» **Gekozen tekst**
Sinds het begin van de jaren negentig heb ik met zekere regelmaat bijdragen aan de Achterpagina van NRC Handelsblad geleverd, de laatste drie jaren steeds vaker. Dat was leuk om te doen. Niet altijd, maar meestal ging het over een Rotterdams onderwerp, human interest, faits divers, over personen en gebeurtenissen. Ik kreeg soms kritische maar meestal aardige reacties, de meeste van Rotterdamse lezers die overigens overal in het land en zelfs in het buitenland blijken te zitten. Ze stelden het op prijs eens iets over Rotterdam in hun krant te lezen, buiten de dagelijkse berichtgeving om.
Tot op de dag van vandaag vragen mensen wanneer er weer eens een stukje van mij op Achterpagina verschijnt. Of ze komen met een idee, een voorval, waar ik over zou kunnen, eigenlijk zou moeten schrijven. Maar helaas, sinds september vorig jaar heeft de Achterpagina een nieuwe eindredacteur die mijn bijdragen niet wil hebben. Dat is jammer, in de eerste plaats voor mij natuurlijk, maar toch ook voor de wijd verspreide Rotterdamse bloedgroep van NRC Handelsblad, waar de krant kennelijk geen boodschap aan heeft.

12 mei 2006

Waarheid

In de keizerrijken van het oude China
stond de waarheid onomstotelijk vast.

Iedereen werd geacht haar te kennen
en geen fratsen met haar uit te halen.

Dichters die aan haar wetten tornden
werden van het hof verbannen

naar verre en eenzame gebieden,
waar de mooiste poëzie werd geschreven.


Uit: Gemengde berichten (verschijnt in september bij uitgeverij Nwe A'dam)

» **Aangeleverd materiaal**
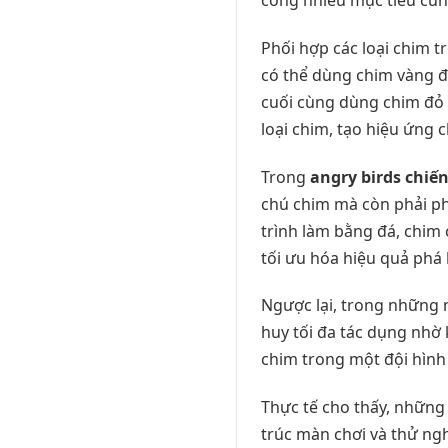
Phối hợp các loại chim 
có thể dùng chim vàng đ
cuối cùng dùng chim đỏ 
loại chim, tạo hiệu ứng c
Trong
angry birds chiế
chú chim mà còn phải ph
trình làm bằng đá, chim
tối ưu hóa hiệu quả phá 
Ngược lại, trong những 
huy tối đa tác dụng nhờ 
chim trong một đội hình 
Thực tế cho thấy, những
trúc màn chơi và thử ngh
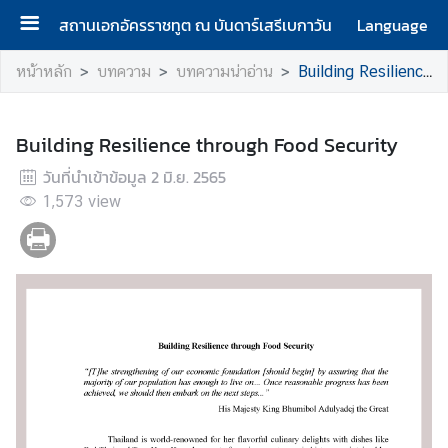
สถานเอกอัครราชทูต ณ บันดาร์เสรีเบกาวัน
Language
ห
หน้าหลัก
บทความ
บทความน่าอ่าน
Building Resilience through Food Security
น้
า
ห
Building Resilience through Food Security
ลั
วันที่นำเข้าข้อมูล
2 มิ.ย. 2565
ก
1,573
view
เ
กี่
ย
ว
กั
บ
ส
ถ
า
น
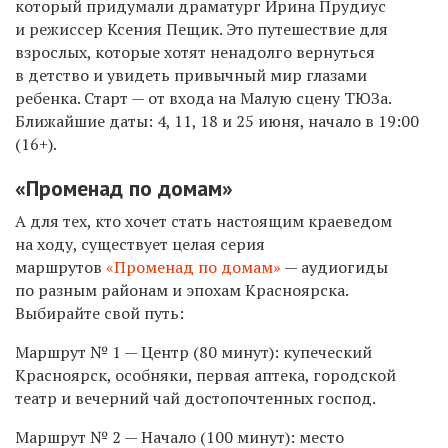
который придумали драматург Ирина Прудиус
и режиссер Ксения Пещик. Это путешествие для
взрослых, которые хотят ненадолго вернуться
в детство и увидеть привычный мир глазами
ребенка. Старт — от входа на Малую сцену ТЮЗа.
Ближайшие даты: 4, 11, 18 и 25 июня, начало в 19:00
(16+).
«Променад по домам»
А для тех, кто хочет стать настоящим краеведом
на ходу, существует целая серия
маршрутов
«Променад по домам»
— аудиогиды
по разным районам и эпохам Красноярска.
Выбирайте свой путь:
Маршрут № 1 — Центр (80 минут): купеческий
Красноярск, особняки, первая аптека, городской
театр и вечерний чай достопочтенных господ.
Маршрут № 2 — Начало (100 минут): место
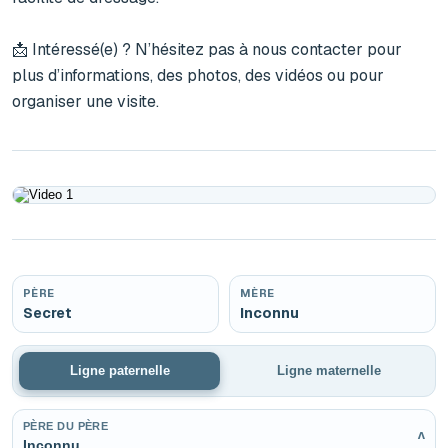
📩 Intéressé(e) ? N’hésitez pas à nous contacter pour 
plus d’informations, des photos, des vidéos ou pour 
organiser une visite.
Play
PÈRE
MÈRE
Secret
Inconnu
Ligne paternelle
Ligne maternelle
PÈRE DU PÈRE
v
Inconnu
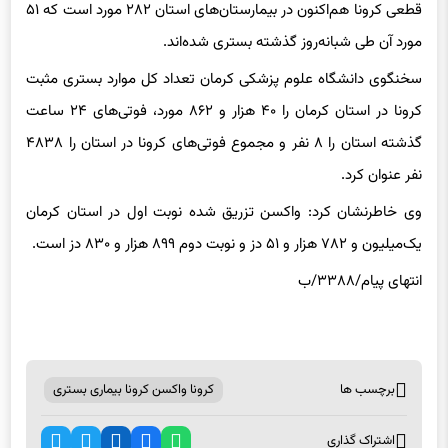
قطعی کرونا هم‌اکنون در بیمارستان‌های استان ۲۸۲ مورد است که ۵۱
مورد آن طی شبانه‌روز گذشته بستری شده‌اند.
سخنگوی دانشگاه علوم پزشکی کرمان تعداد کل موارد بستری مثبت
کرونا در استان کرمان را ۴۰ هزار و ۸۶۲ مورد، فوتی‌های ۲۴ ساعت
گذشته استان را ۸ نفر و مجموع فوتی‌های کرونا در استان را ۴۸۳۸
نفر عنوان کرد.
وی خاطرنشان کرد: واکسن تزریق شده نوبت اول در استان کرمان
یک‌میلیون‌ و ۷۸۲ هزار و ۵۱ دز و نوبت دوم ۸۹۹ هزار و ۸۳۰ دز است.
انتهای پیام/۳۳۸۸/ب
برچسب ها
کرونا واکسن کرونا بیماری بستری
اشتراک گذاری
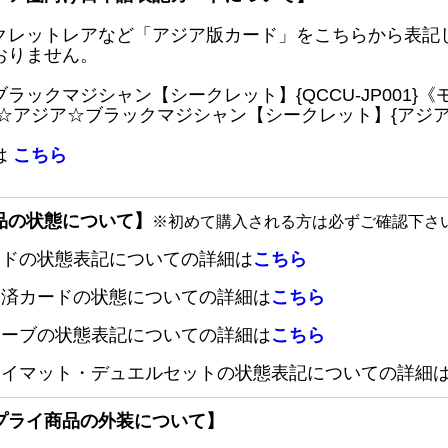
クレットレアなど「アジア版カード」をこちらから表記
おりません。
ブラックマジシャン【シークレット】{QCCU-JP001
 ☆アジア☆ブラックマジシャン【シークレット】{アジアQC
は
こちら
品の状態について】
※初めて購入される方は必ずご確認下さ
ードの状態表記についての詳細は
こちら
定済カードの状態についての詳細は
こちら
リーブの状態表記についての詳細は
こちら
レイマット・デュエルセットの状態表記についての詳細
プライ商品の外装について】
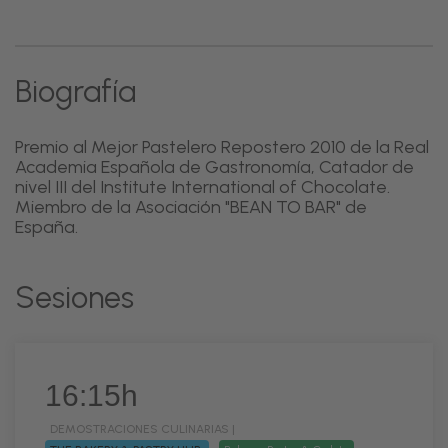
Biografía
Premio al Mejor Pastelero Repostero 2010 de la Real
Academia Española de Gastronomía, Catador de
nivel III del Institute International of Chocolate.
Miembro de la Asociación "BEAN TO BAR" de
España.
Sesiones
16:15h
DEMOSTRACIONES CULINARIAS |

» **Opdracht**
Beantwoord de volgende vragen over de gekozen tekst.
(a) Sinds wanneer levert de schrijver met zekere regelmaat bijdragen aan de Achterpagina van NRC Handelsblad?
(b) Sinds wanneer heeft de Achterpagina een nieuwe eindredacteur die de bijdragen van de schrijver niet wil hebben?
(c) Waarheen werden volgens het gedicht "Waarheid" de dichters verbannen die aan de wetten van de waarheid tornden?

» **Antwoord**
(a) Sinds het begin van de jaren negentig.
(b) Sinds september vorig jaar.
(c) Naar verre en eenzame gebieden.